F1 commentator Peter Windsor has tipped Lawrence Stroll to seek a “very quick” exit strategy from Aston Martin if son Lance decides to walk away from his F1 struggles.
Stroll’s difficulties alongside two-time World Champion Fernando Alonso in 2023 have raised the possibility that the 24-year-old – eliminated in Q1 at each of the last four rounds – could quit the sport at the end of the season.
That would lead to doubts over the very future of the Aston Martin team, owned by father Lawrence for the last five years.
Lance and Lawrence Stroll set to walk away from Aston Martin and F1 together?
At last weekend’s Qatar Grand Prix, a report by German publication F1 Insider claimed Mr Stroll is considering selling the team to the newly established Saudi Arabia state fund with one of Aston Martin’s title sponsors, the Saudi oil firm Aramco, leading negotiations over a potential €800million deal.
The article claimed that “reputable sources” have indicated Mr Stroll has lost the motivation to keep funding his son’s career, with the driver’s own mother reportedly applying pressure on Stroll Jr to end his racing career at the end of 2023 after a number of accidents, including a big hit in qualifying at last month’s Singapore GP which ruled him out of the race.
Former title-winning Williams team manager Windsor – who in July hailed Stroll as “the greatest pay driver of all time” – believes the father will not stick around if the son decides to quit.

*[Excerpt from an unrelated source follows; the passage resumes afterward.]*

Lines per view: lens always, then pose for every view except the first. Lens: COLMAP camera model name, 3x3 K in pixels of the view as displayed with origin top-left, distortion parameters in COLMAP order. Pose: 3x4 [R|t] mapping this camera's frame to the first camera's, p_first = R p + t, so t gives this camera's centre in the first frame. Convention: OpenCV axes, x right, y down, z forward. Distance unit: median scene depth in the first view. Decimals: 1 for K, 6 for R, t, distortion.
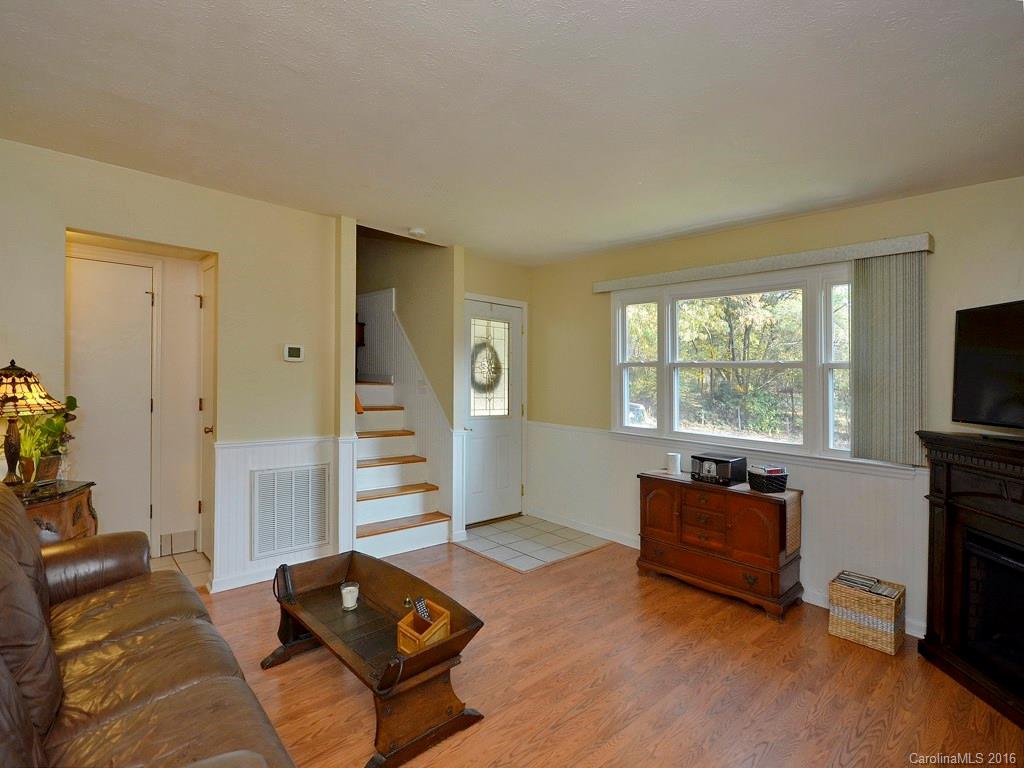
lens RADIAL K [[483.5, 0, 531.3], [0, 483.5, 383.3], [0, 0, 1]] dist [-0.035166, 0.000310]
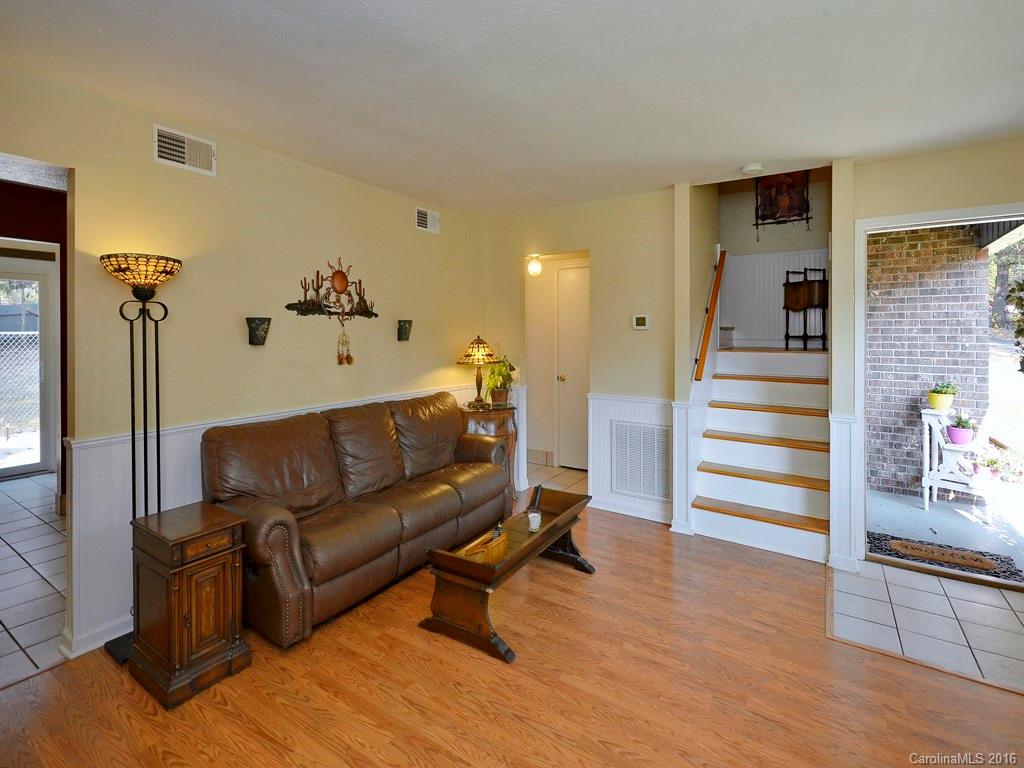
lens RADIAL K [[484.7, 0, 512.0], [0, 484.7, 351.8], [0, 0, 1]] dist [-0.000692, 0.000177]
pose [[0.240163, 0.007560, -0.970703, 0.576609], [-0.009885, 0.999937, 0.005342, 0.003882], [0.970682, 0.008312, 0.240223, 0.454740]]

And he pointed to Aston Martin’s recent financial report as evidence that all is not well at the Silverstone-based team despite their improved on-track performance and the opening of a state-of-the-art new factory in 2023, with Alonso recording a total of seven podium finishes.
Speaking via a recent YouTube stream, Windsor said: “I presume we’re going to get some questions about the future of Aston given how badly Lance Stroll’s season is going at the moment and how long Lawrence Stroll’s going to be motivated to stay doing what he’s doing.
“We saw Aston Martin posting a $53million loss for the 2022 Formula 1 season – it’s quite a lot of money, isn’t it?
“It’s not as if Lawrence Stroll is pouring in his own money – he’s got a massive number of investors and leverage going on and banks and so forth – but nonetheless it’s quite a lot of money for a team that was doing reasonably well.
“And, of course, he had to buy the whole thing in the first place and spend all the money on the upgrades to the factory.
“It begs the question of what would happen if Lance just completely lost interest in Formula 1 and he’s so disheartened by it all and says to his dad: ‘No, I just don’t want to race anymore. I want to go rallying or skiing or whatever.’
“What’s his dad going to do? People say he’ll take on a different role then, he’ll be team principal and Lance will still be part of the team and Lawrence will make it bigger and better and get faster drivers.
“I don’t think he will. I think he’ll want an exit strategy very quickly.
“I think he’ll want to get his money back and make a little bit on top and I think he’ll get out of it.
“That’s what I think will happen, because he’s only in it in the first place to see his son achieve the results that he, the father, believes the son is capable of achieving.
“Right now, it’s not going well for Lance, is it?”
Stroll has enjoyed a certain level of success since arriving on the grid with Williams as a teenager in 2017, becoming the youngest-ever driver to start on the front row at Monza in his debut season before setting pole position for the 2020 Turkish GP in tricky conditions.
He has three podium finishes to his name in almost seven full seasons, but remains without a top-three finish for almost three years.
He has failed to finish higher than fourth in the 17 races held in 2023 to date, registering his best finish at the third round in Australia.